Exposé à des produits chimiques expérimentaux, un dangereux tueur en série se transforme en bonhomme de neige psychopathe !
C’est en fabriquant un bonhomme de neige en compagnie d’un groupe d’amis qui partagent avec lui une cabane à Big Bear Lake, en Californie, que le scénariste Michael Cooney pense pour la première fois à l’histoire de Jack Frost. Nous sommes alors en 1989 et son script commence à faire le tour des studios pendant plusieurs années infructueuses, jusqu’à atterrir entre les mains du réalisateur Renny Harlin (Prison, Le Cauchemar de Freddy, 58 minutes pour vivre, Cliffhanger). Le cinéaste n’a pas oublié ses affinités premières avec le genre horrifique et se laisse tenter par cette histoire de bonhomme de neige tueur. Le budget est estimé à une trentaine de millions de dollars et l’on envisage de recourir aux images de synthèse pour la majorité des effets spéciaux. Mais lorsqu’elle découvre le scénario, Geena Davis – alors épouse de Harlin – s’affole : selon elle, c’est la pire chose qu’elle ait jamais lue ! Elle convainc son mari de s’engager plutôt sur L’île aux pirates et Jack Frost revient alors à la case départ. C’est finalement la modeste compagnie Prism Entertainment qui récupère le projet et accepte de le financer à condition que le budget ne dépasse pas le million de dollars, que le tournage soit effectué avec des chutes de pellicule récupérées dans les rebuts des grands studios, que les effets spéciaux soient artisanaux et que Michael Cooney accepte de réaliser le film lui-même, exercice auquel il ne s’était encore jamais prêté. C’est donc dans des conditions très précaires que Jack Frost voit le jour.
Par une nuit enneigée de décembre, un véhicule de transfert pénitenciaire traverse la petite ville tranquille de Snowmonton. À l’intérieur se trouve le tueur en série Jack Frost (Scott MacDonald), qui a échappé à la police pendant des années et laissé derrière lui trente-huit cadavres à travers onze États avant d’être finalement arrêté par Sam Tiler (Christopher Allport), le shérif de la bourgade. Jack doit être exécuté à minuit, mais il parvient à tuer le garde tandis que le véhicule s’écrase contre un camion de recherche génétique. Jack est alors exposé à des produits chimiques, ce qui le dissout et le fait fusionner avec la neige.
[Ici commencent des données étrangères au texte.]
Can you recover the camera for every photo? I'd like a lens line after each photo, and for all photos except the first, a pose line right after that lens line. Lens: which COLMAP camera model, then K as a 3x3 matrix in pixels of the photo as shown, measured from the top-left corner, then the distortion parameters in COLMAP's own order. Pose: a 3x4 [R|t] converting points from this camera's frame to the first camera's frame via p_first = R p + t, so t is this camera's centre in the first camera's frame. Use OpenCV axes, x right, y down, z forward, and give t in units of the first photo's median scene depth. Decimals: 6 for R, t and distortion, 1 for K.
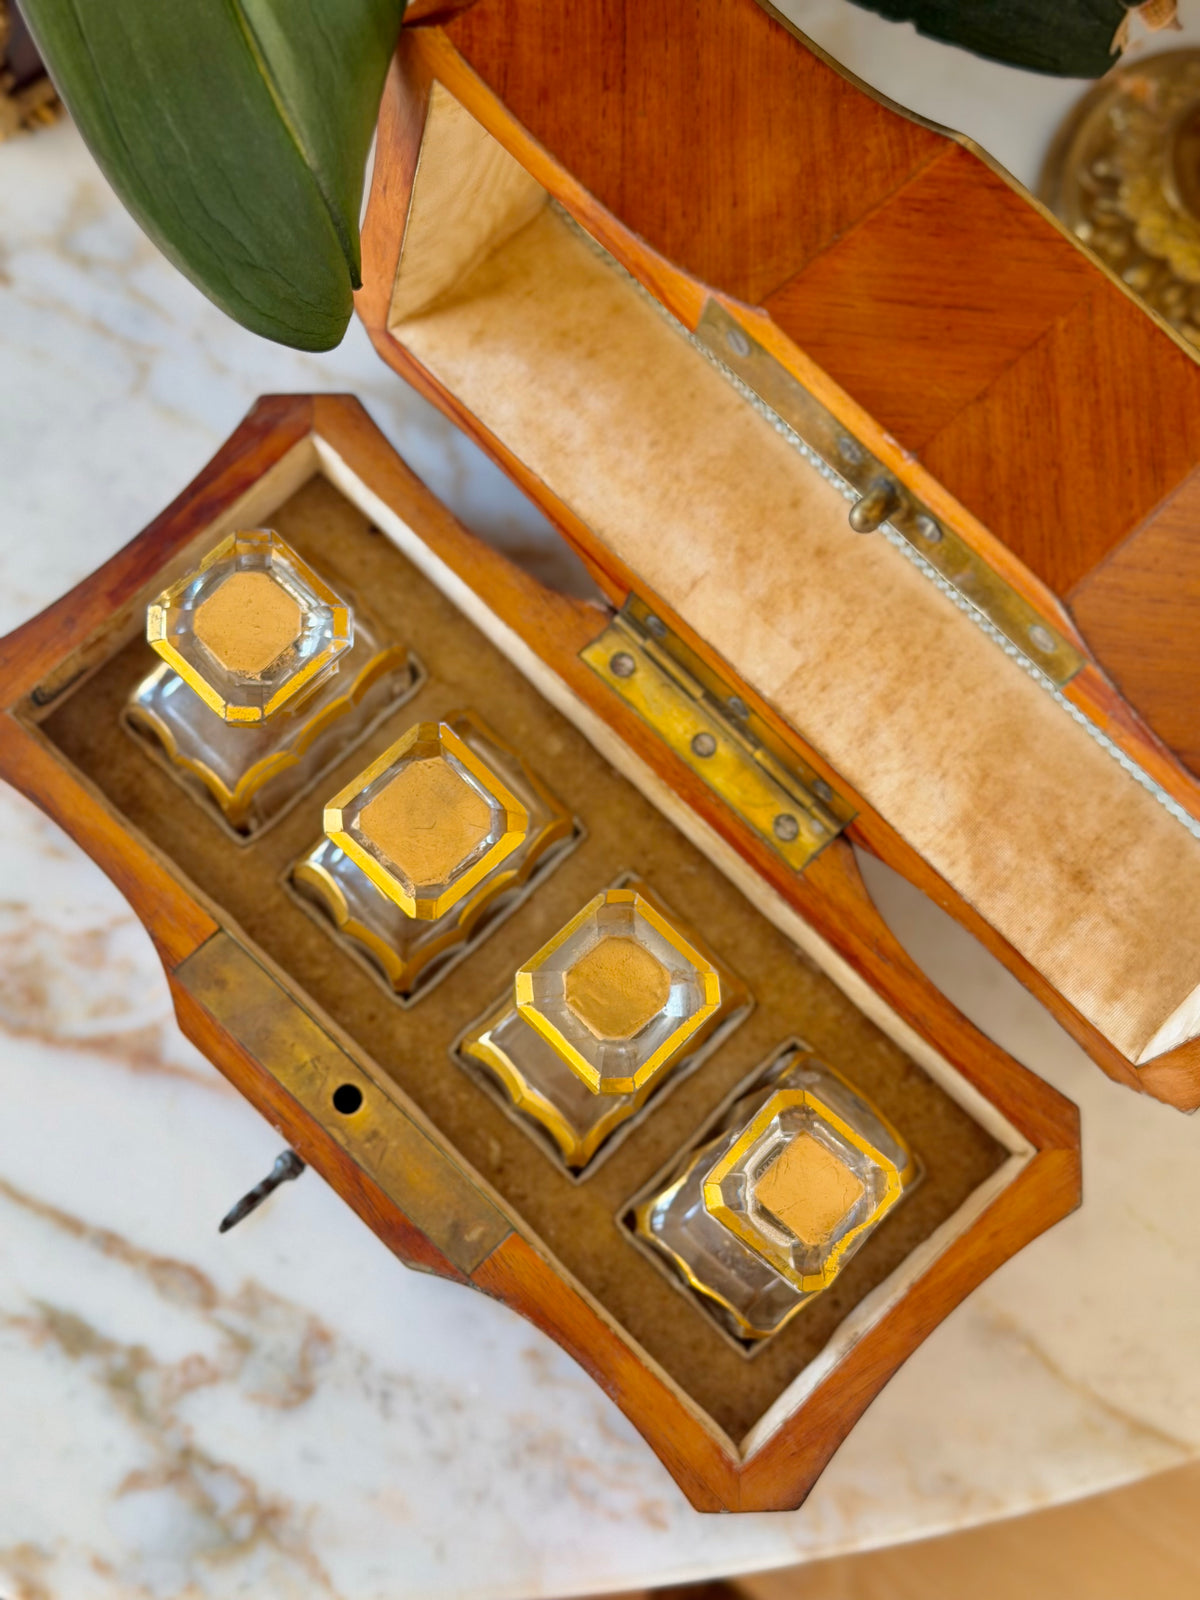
lens RADIAL K [[2412.8, 0, 603.2], [0, 2412.8, 801.2], [0, 0, 1]] dist [0.127486, 0.000000]
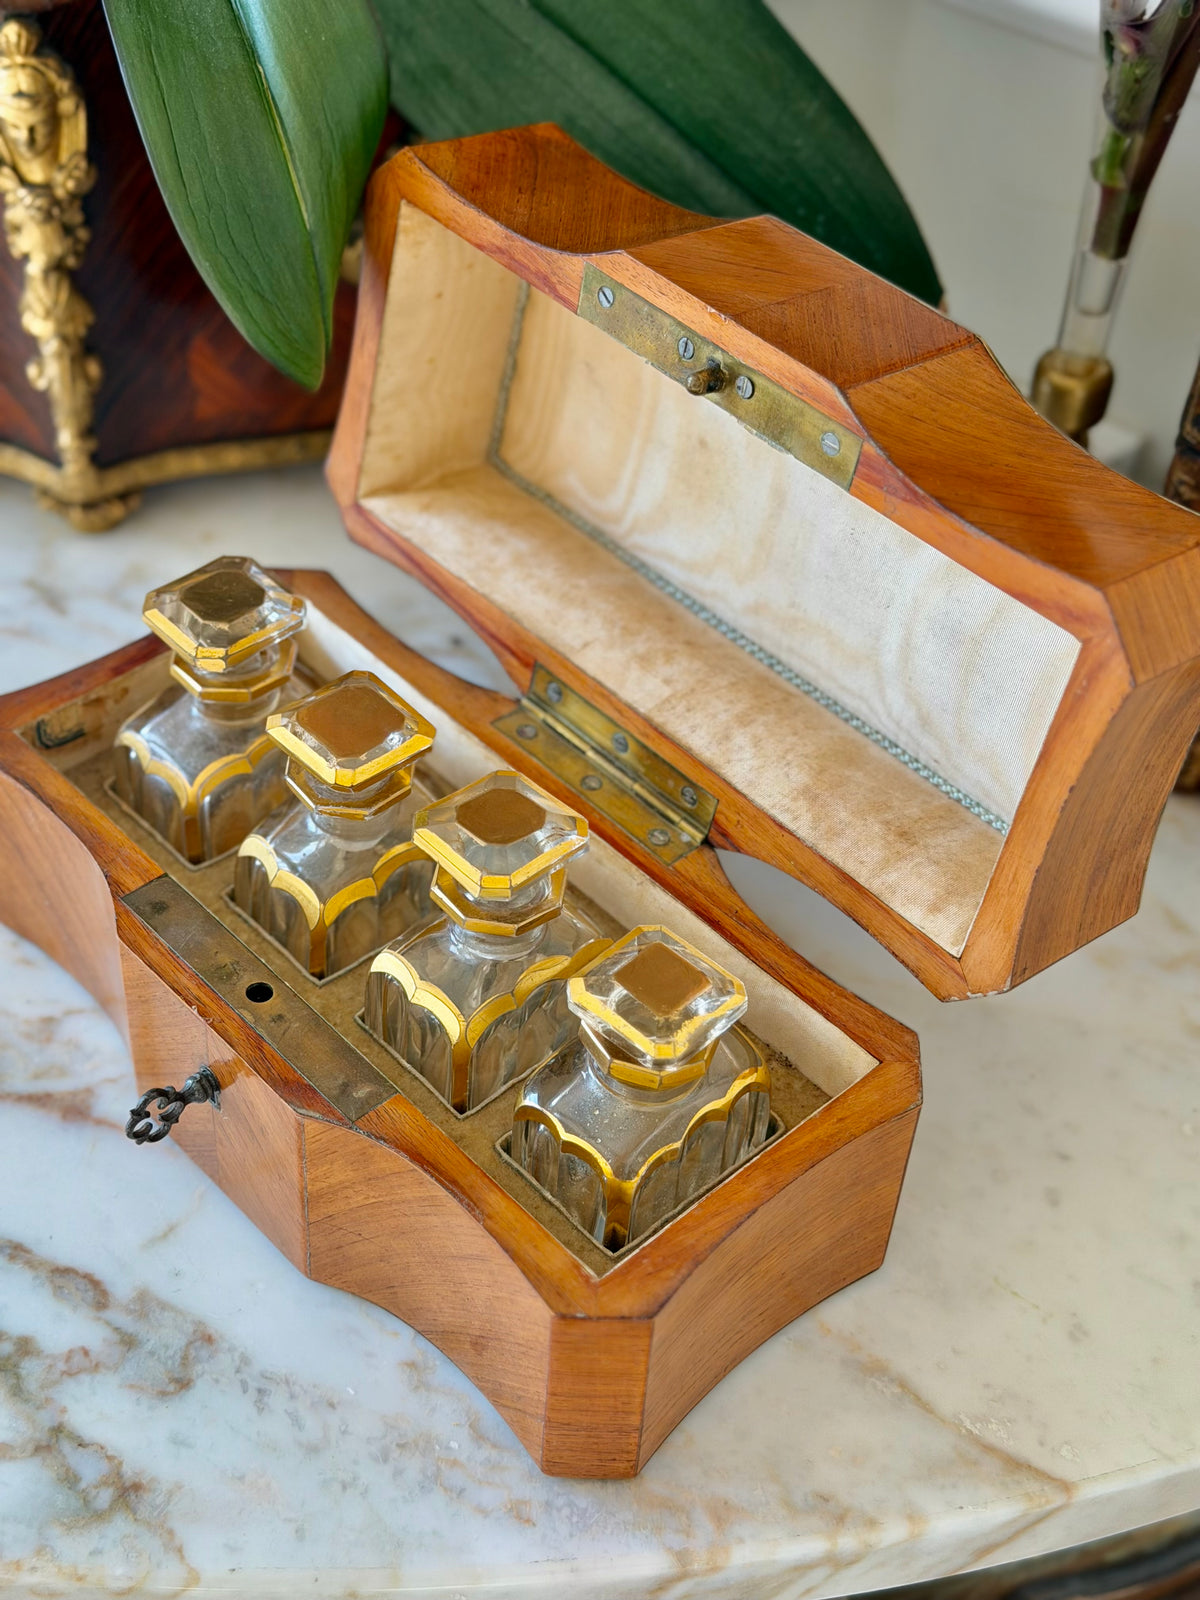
lens RADIAL K [[2412.8, 0, 580.7], [0, 2412.8, 762.3], [0, 0, 1]] dist [0.127486, 0.000000]
pose [[0.999361, 0.025251, -0.025307, 0.067068], [-0.035255, 0.813406, -0.580627, 0.668529], [0.005923, 0.581148, 0.813776, 0.028245]]
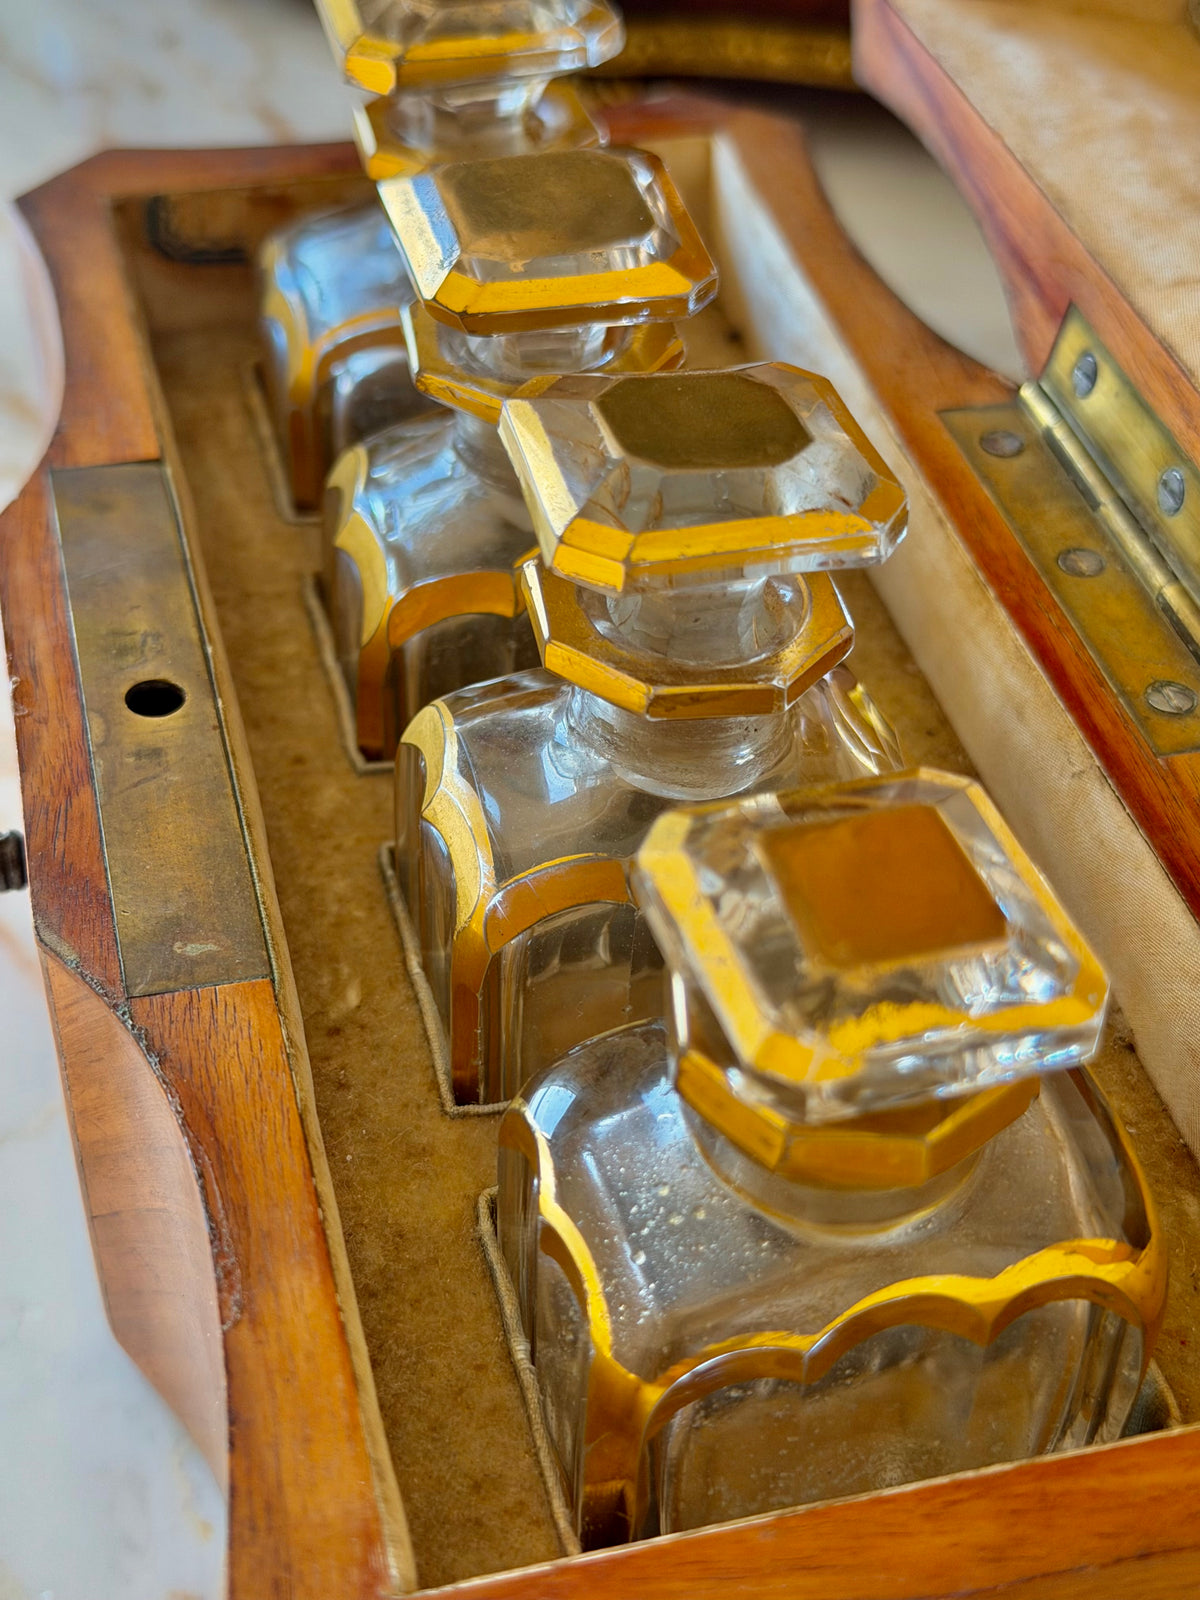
lens RADIAL K [[2412.8, 0, 579.7], [0, 2412.8, 812.3], [0, 0, 1]] dist [0.127486, 0.000000]
pose [[0.856688, 0.321248, -0.403592, 0.183728], [-0.502152, 0.698381, -0.510007, 0.350509], [0.118022, 0.639581, 0.759610, 0.623674]]
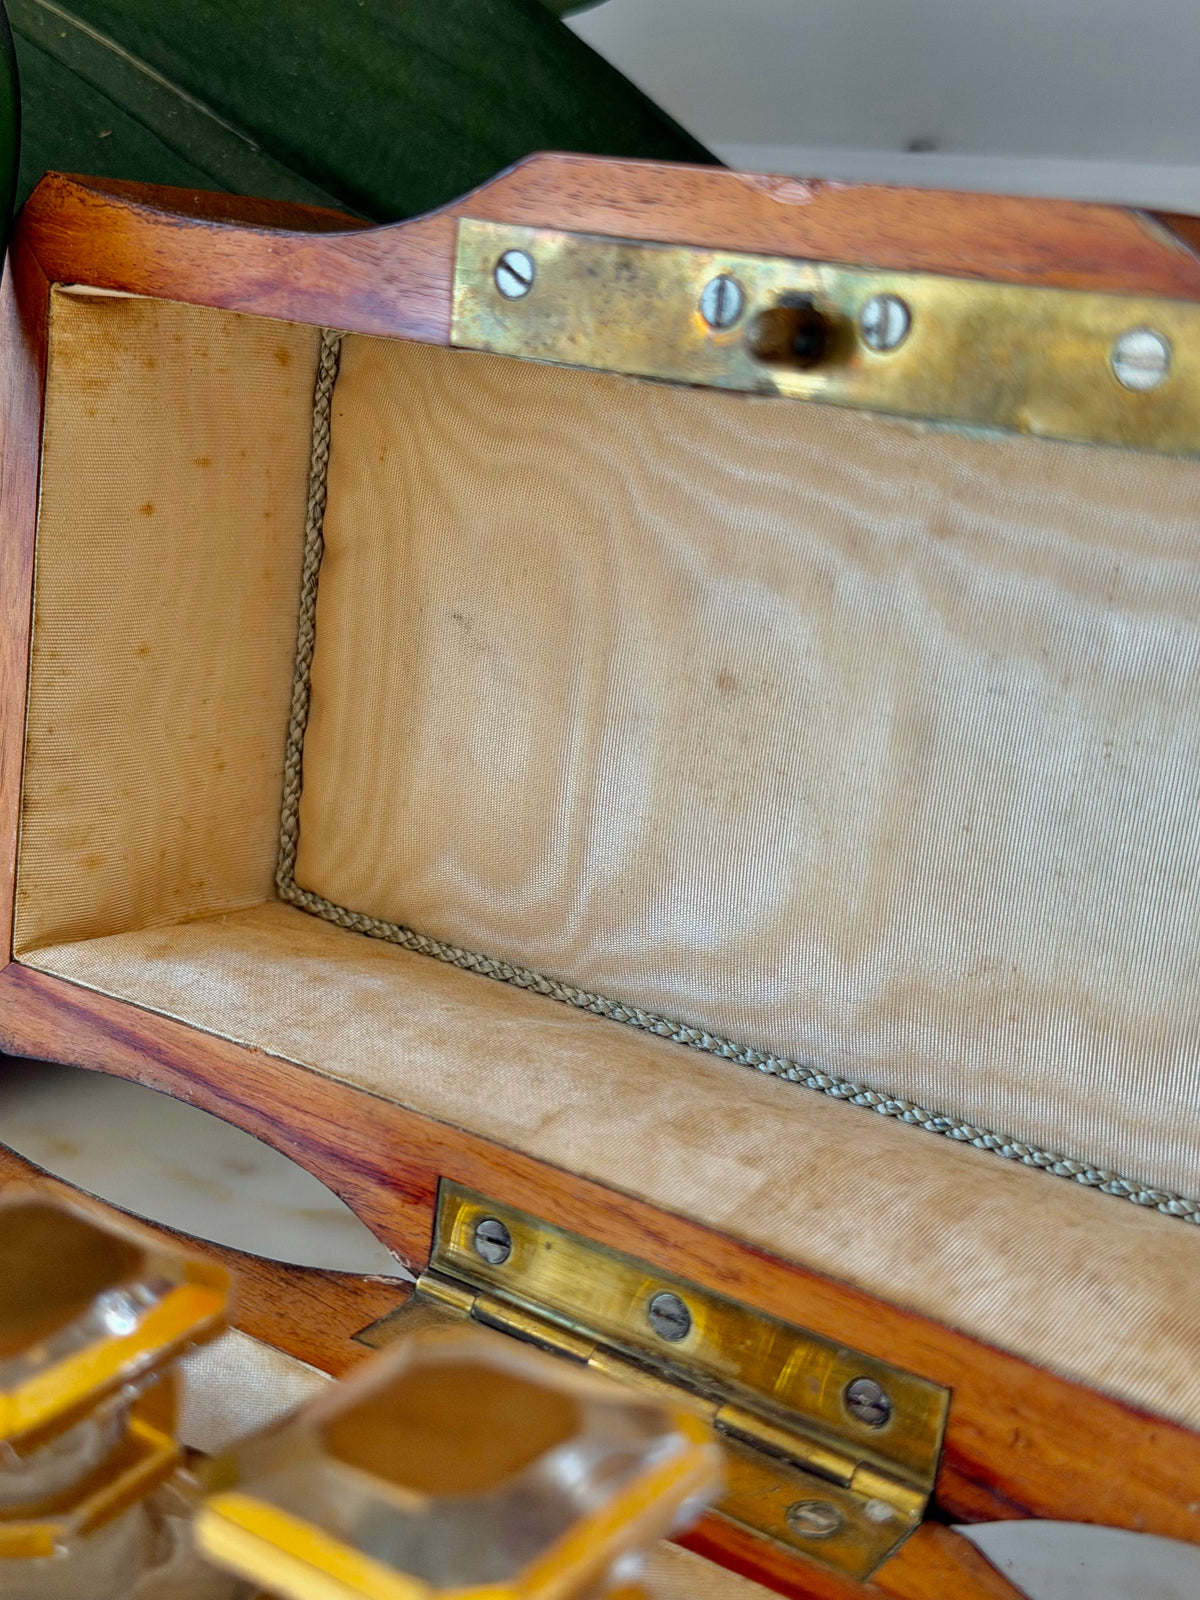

Les maquillages spéciaux excessifs visualisant la décomposition de son corps (dignes d’un film Troma) et l’emploi du dessin animé pour montrer la mutation de son organisme annoncent la couleur : l’artisanat, l’exubérance et le second degré seront de la partie. Après ce prologue choc, le film prend le temps de nous présenter la population locale de cette petite ville américaine typique en pleins préparatifs de Noël. Le shérif, sa petite famille, ses collègues, les commerçants, le curé, le docteur, les jeunes du coin… Bref tout un échantillon de futures victimes pour le monstre neigeux !
Complètement givré
Les meurtres qui jalonnent Jack Frost sont inventifs mais le manque de moyens se fait cruellement ressentir. Maladroite, la mise en scène élude en effet beaucoup de choses pour éviter de solliciter des effets spéciaux trop élaborés. Michael Cooney joue donc très souvent la carte de l’ellipse (on devine les choses plus qu’on ne les voit) et recours à une astuce scénaristique qui lui facilite bien la tâche : le bonhomme tueur est capable de fondre et de se recongeler instantanément, se déplaçant à la vitesse de l’éclair d’un endroit à l’autre. Voilà qui est bien pratique pour ne pas avoir à montrer le monstre blanc en train de bouger ou de se déplacer. Les talentueux et inventifs Screaming Mad George (Society) et Michael S. Deak (Re-Animator II) sont pourtant en charge des effets spéciaux de maquillage. Mais manifestement, les moyens à leur disposition ne leur permettent pas de s’épanouir à la hauteur de leurs capacités. Le dernier tiers du film nous offre tout de même quelques passages joyeusement délirants, comme le lancer de stalactites mortelles, la transformation de Frost en boule de neige géante ou encore cette scène folle où une jeune femme prend son bain avant de se rendre compte que l’eau qui l’entoure n’est autre que ce bon vieux Jack Frost qui se resolidifie autour d’elle et n’en fait qu’une bouchée. En parfait émule de Freddy ou de Chucky, le tueur givré ricane à loisir et multiplie les mauvaises blagues chaque fois qu’il occis quelqu’un – donc assez souvent. Ce slasher sans queue ni tête qu’on croirait issu des années 80 est donc complètement stupide mais hautement sympathique.